* Task item *
Below are some records; repeat them all exactly, minus the pictures.
┌─ Data extracts
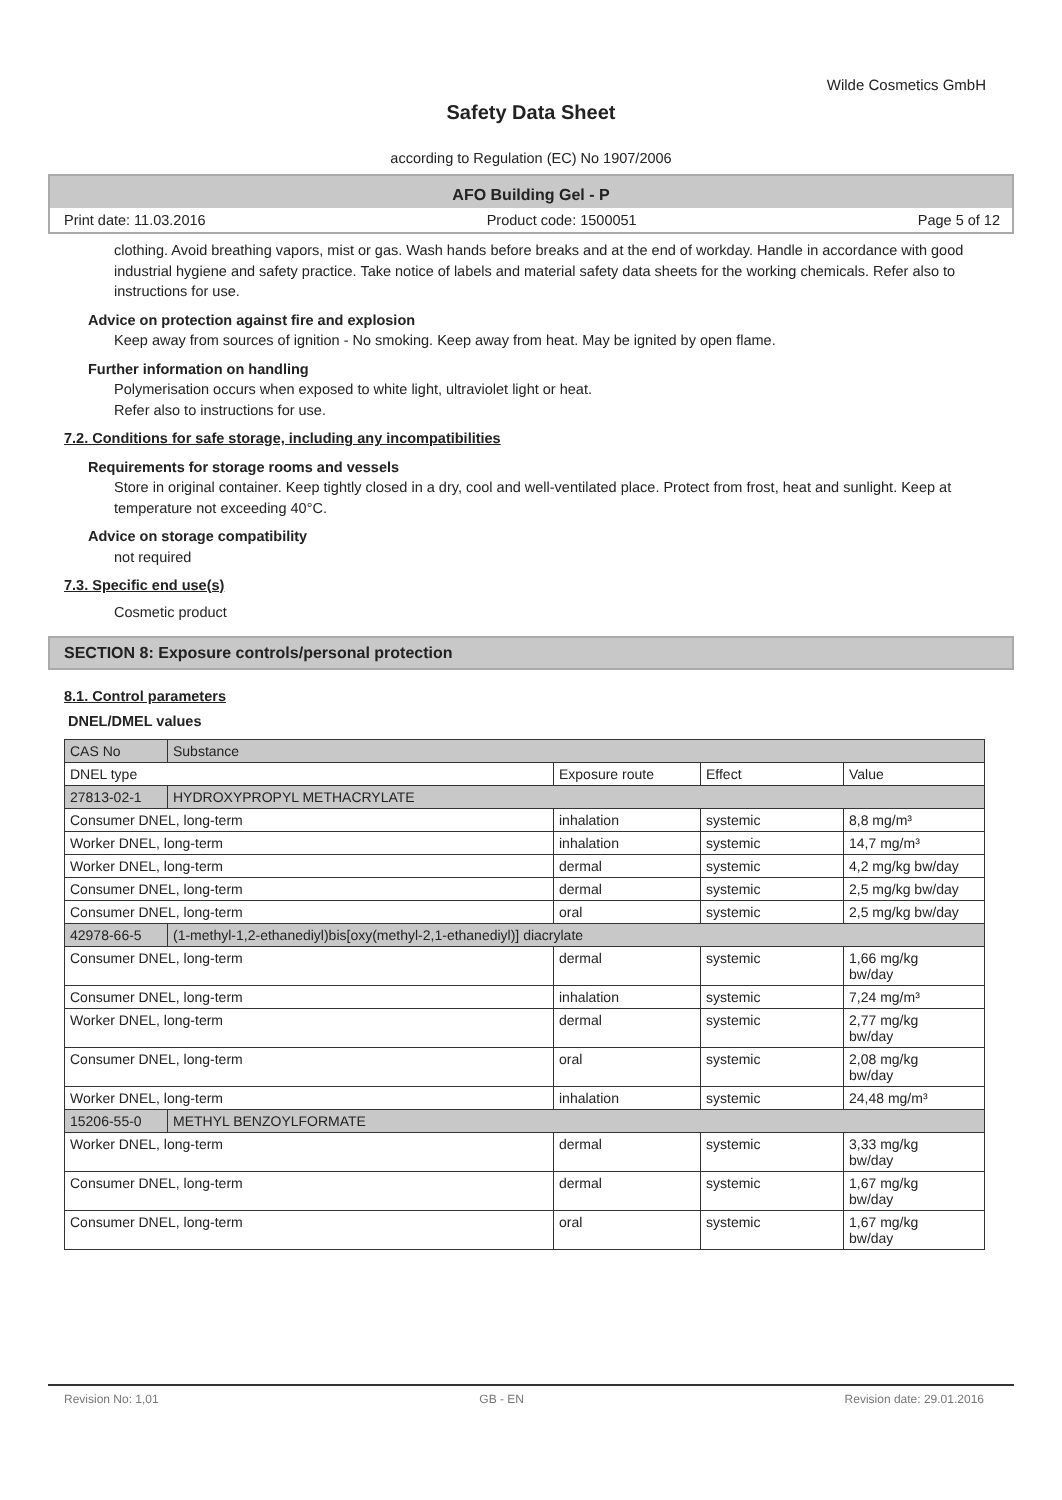Wilde Cosmetics GmbH
Safety Data Sheet
according to Regulation (EC) No 1907/2006
AFO Building Gel - P
Print date: 11.03.2016 Product code: 1500051 Page 5 of 12
clothing. Avoid breathing vapors, mist or gas. Wash hands before breaks and at the end of workday. Handle in accordance with good industrial hygiene and safety practice. Take notice of labels and material safety data sheets for the working chemicals. Refer also to instructions for use.
Advice on protection against fire and explosion
Keep away from sources of ignition - No smoking. Keep away from heat. May be ignited by open flame.
Further information on handling
Polymerisation occurs when exposed to white light, ultraviolet light or heat.
Refer also to instructions for use.
7.2. Conditions for safe storage, including any incompatibilities
Requirements for storage rooms and vessels
Store in original container. Keep tightly closed in a dry, cool and well-ventilated place. Protect from frost, heat and sunlight. Keep at temperature not exceeding 40°C.
Advice on storage compatibility
not required
7.3. Specific end use(s)
Cosmetic product
SECTION 8: Exposure controls/personal protection
8.1. Control parameters
DNEL/DMEL values
| CAS No | Substance | | | |
| DNEL type | | Exposure route | Effect | Value |
| 27813-02-1 | HYDROXYPROPYL METHACRYLATE | | | |
| Consumer DNEL, long-term | | inhalation | systemic | 8,8 mg/m³ |
| Worker DNEL, long-term | | inhalation | systemic | 14,7 mg/m³ |
| Worker DNEL, long-term | | dermal | systemic | 4,2 mg/kg bw/day |
| Consumer DNEL, long-term | | dermal | systemic | 2,5 mg/kg bw/day |
| Consumer DNEL, long-term | | oral | systemic | 2,5 mg/kg bw/day |
| 42978-66-5 | (1-methyl-1,2-ethanediyl)bis[oxy(methyl-2,1-ethanediyl)] diacrylate | | | |
| Consumer DNEL, long-term | | dermal | systemic | 1,66 mg/kg bw/day |
| Consumer DNEL, long-term | | inhalation | systemic | 7,24 mg/m³ |
| Worker DNEL, long-term | | dermal | systemic | 2,77 mg/kg bw/day |
| Consumer DNEL, long-term | | oral | systemic | 2,08 mg/kg bw/day |
| Worker DNEL, long-term | | inhalation | systemic | 24,48 mg/m³ |
| 15206-55-0 | METHYL BENZOYLFORMATE | | | |
| Worker DNEL, long-term | | dermal | systemic | 3,33 mg/kg bw/day |
| Consumer DNEL, long-term | | dermal | systemic | 1,67 mg/kg bw/day |
| Consumer DNEL, long-term | | oral | systemic | 1,67 mg/kg bw/day |
Revision No: 1,01 GB - EN Revision date: 29.01.2016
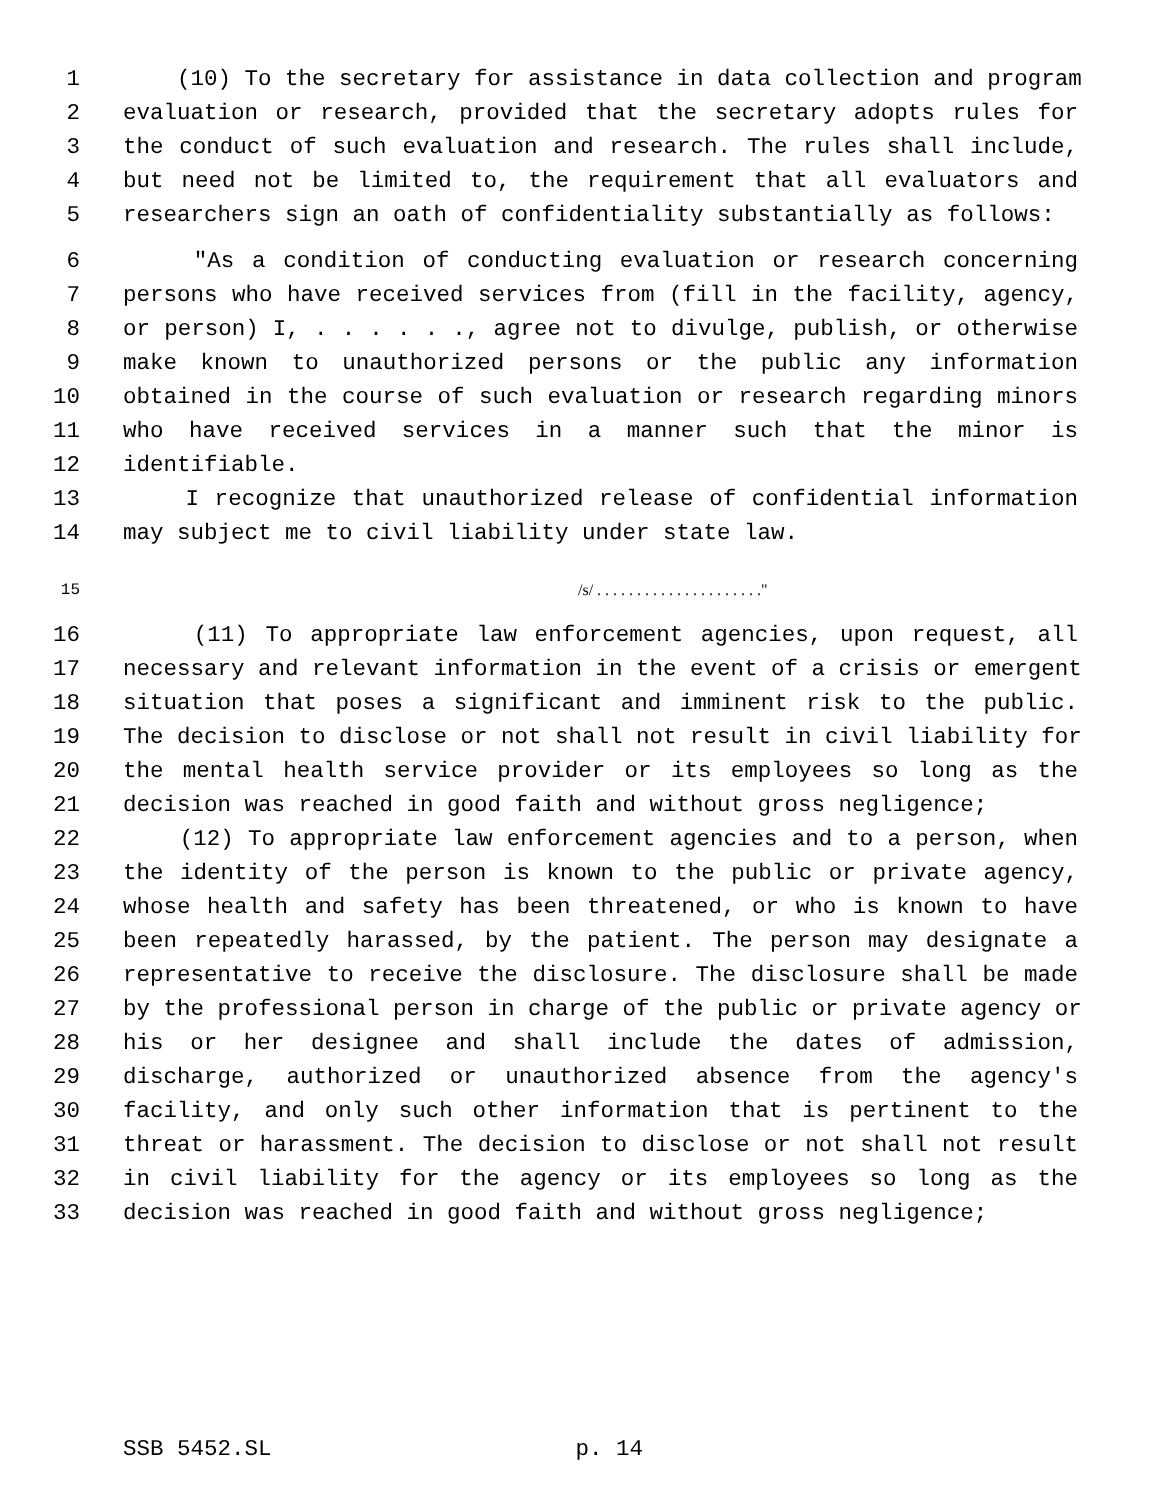1 (10) To the secretary for assistance in data collection and program
2 evaluation or research, provided that the secretary adopts rules for
3 the conduct of such evaluation and research. The rules shall include,
4 but need not be limited to, the requirement that all evaluators and
5 researchers sign an oath of confidentiality substantially as follows:
6 "As a condition of conducting evaluation or research concerning
7 persons who have received services from (fill in the facility, agency,
8 or person) I, . . . . . ., agree not to divulge, publish, or otherwise
9 make known to unauthorized persons or the public any information
10 obtained in the course of such evaluation or research regarding minors
11 who have received services in a manner such that the minor is
12 identifiable.
13 I recognize that unauthorized release of confidential information
14 may subject me to civil liability under state law.
15 /s/ . . . . . . . . . . . . . . . . . . . . ."
16 (11) To appropriate law enforcement agencies, upon request, all
17 necessary and relevant information in the event of a crisis or emergent
18 situation that poses a significant and imminent risk to the public.
19 The decision to disclose or not shall not result in civil liability for
20 the mental health service provider or its employees so long as the
21 decision was reached in good faith and without gross negligence;
22 (12) To appropriate law enforcement agencies and to a person, when
23 the identity of the person is known to the public or private agency,
24 whose health and safety has been threatened, or who is known to have
25 been repeatedly harassed, by the patient. The person may designate a
26 representative to receive the disclosure. The disclosure shall be made
27 by the professional person in charge of the public or private agency or
28 his or her designee and shall include the dates of admission,
29 discharge, authorized or unauthorized absence from the agency's
30 facility, and only such other information that is pertinent to the
31 threat or harassment. The decision to disclose or not shall not result
32 in civil liability for the agency or its employees so long as the
33 decision was reached in good faith and without gross negligence;
SSB 5452.SL p. 14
└─
* Answer to this task *
Wilde Cosmetics GmbH
Safety Data Sheet
according to Regulation (EC) No 1907/2006
AFO Building Gel - P
Print date: 11.03.2016 Product code: 1500051 Page 5 of 12
clothing. Avoid breathing vapors, mist or gas. Wash hands before breaks and at the end of workday. Handle in accordance with good industrial hygiene and safety practice. Take notice of labels and material safety data sheets for the working chemicals. Refer also to instructions for use.
Advice on protection against fire and explosion
Keep away from sources of ignition - No smoking. Keep away from heat. May be ignited by open flame.
Further information on handling
Polymerisation occurs when exposed to white light, ultraviolet light or heat.
Refer also to instructions for use.
7.2. Conditions for safe storage, including any incompatibilities
Requirements for storage rooms and vessels
Store in original container. Keep tightly closed in a dry, cool and well-ventilated place. Protect from frost, heat and sunlight. Keep at temperature not exceeding 40°C.
Advice on storage compatibility
not required
7.3. Specific end use(s)
Cosmetic product
SECTION 8: Exposure controls/personal protection
8.1. Control parameters
DNEL/DMEL values
| CAS No | Substance | | | |
| DNEL type | | Exposure route | Effect | Value |
| 27813-02-1 | HYDROXYPROPYL METHACRYLATE | | | |
| Consumer DNEL, long-term | | inhalation | systemic | 8,8 mg/m³ |
| Worker DNEL, long-term | | inhalation | systemic | 14,7 mg/m³ |
| Worker DNEL, long-term | | dermal | systemic | 4,2 mg/kg bw/day |
| Consumer DNEL, long-term | | dermal | systemic | 2,5 mg/kg bw/day |
| Consumer DNEL, long-term | | oral | systemic | 2,5 mg/kg bw/day |
| 42978-66-5 | (1-methyl-1,2-ethanediyl)bis[oxy(methyl-2,1-ethanediyl)] diacrylate | | | |
| Consumer DNEL, long-term | | dermal | systemic | 1,66 mg/kg bw/day |
| Consumer DNEL, long-term | | inhalation | systemic | 7,24 mg/m³ |
| Worker DNEL, long-term | | dermal | systemic | 2,77 mg/kg bw/day |
| Consumer DNEL, long-term | | oral | systemic | 2,08 mg/kg bw/day |
| Worker DNEL, long-term | | inhalation | systemic | 24,48 mg/m³ |
| 15206-55-0 | METHYL BENZOYLFORMATE | | | |
| Worker DNEL, long-term | | dermal | systemic | 3,33 mg/kg bw/day |
| Consumer DNEL, long-term | | dermal | systemic | 1,67 mg/kg bw/day |
| Consumer DNEL, long-term | | oral | systemic | 1,67 mg/kg bw/day |
Revision No: 1,01 GB - EN Revision date: 29.01.2016
1 (10) To the secretary for assistance in data collection and program
2 evaluation or research, provided that the secretary adopts rules for
3 the conduct of such evaluation and research. The rules shall include,
4 but need not be limited to, the requirement that all evaluators and
5 researchers sign an oath of confidentiality substantially as follows:
6 "As a condition of conducting evaluation or research concerning
7 persons who have received services from (fill in the facility, agency,
8 or person) I, . . . . . ., agree not to divulge, publish, or otherwise
9 make known to unauthorized persons or the public any information
10 obtained in the course of such evaluation or research regarding minors
11 who have received services in a manner such that the minor is
12 identifiable.
13 I recognize that unauthorized release of confidential information
14 may subject me to civil liability under state law.
15 /s/ . . . . . . . . . . . . . . . . . . . . ."
16 (11) To appropriate law enforcement agencies, upon request, all
17 necessary and relevant information in the event of a crisis or emergent
18 situation that poses a significant and imminent risk to the public.
19 The decision to disclose or not shall not result in civil liability for
20 the mental health service provider or its employees so long as the
21 decision was reached in good faith and without gross negligence;
22 (12) To appropriate law enforcement agencies and to a person, when
23 the identity of the person is known to the public or private agency,
24 whose health and safety has been threatened, or who is known to have
25 been repeatedly harassed, by the patient. The person may designate a
26 representative to receive the disclosure. The disclosure shall be made
27 by the professional person in charge of the public or private agency or
28 his or her designee and shall include the dates of admission,
29 discharge, authorized or unauthorized absence from the agency's
30 facility, and only such other information that is pertinent to the
31 threat or harassment. The decision to disclose or not shall not result
32 in civil liability for the agency or its employees so long as the
33 decision was reached in good faith and without gross negligence;
SSB 5452.SL p. 14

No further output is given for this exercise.